AP Photo/Inivision/Paul A. Hebert
A legend.
By Sonali Kohli
Published Last updated This article is more than 2 years old.

The American guitarist, singer, and blues legend B.B. King died in his sleep yesterday (May 14), according to his website. King, who was 89, posted his last message to fans on his website about two weeks ago:

“I am in home hospice care at my residence in Las Vegas.
Thanks to all for your well wishes and prayers.”

King famously called his guitars Lucille, and used them to produce massive hits such as “The Thrill is Gone.” Many say he is responsible for bringing blues music mainstream in the 1950s and 1960s. He is in both the Blues Hall of Fame and the Rock and Roll Hall of Fame, and won 15 Grammys throughout his career. He continued to tour until the end of last year.

Since the Associated Press broke the news early this morning, musicians have been using social media to talk about what King meant to their music.

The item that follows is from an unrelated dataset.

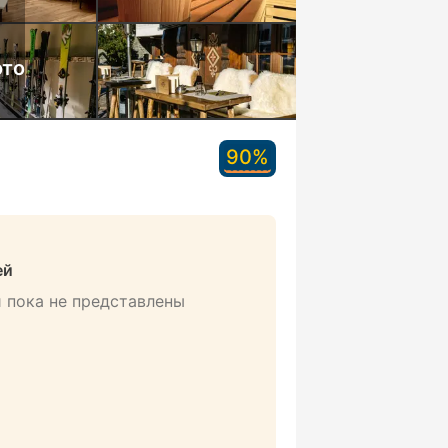
ото
90%
ей
 пока не представлены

The guitarist and singer Eric Clapton, who collaborated with King and credits him as an inspiration, posted a video on his Facebook page, saying:

“There’s not a lot left to say because this music is almost a thing of the past now, and there are not many left that play it in the pure way that B.B did. He was a beacon for all of us that loved this kind of music and I thank him from the bottom of my heart. If you’re not familiar with his work then I would encourage you to go out and find an album called BB King Live at the Regal, which is where it all started for me as a young player.”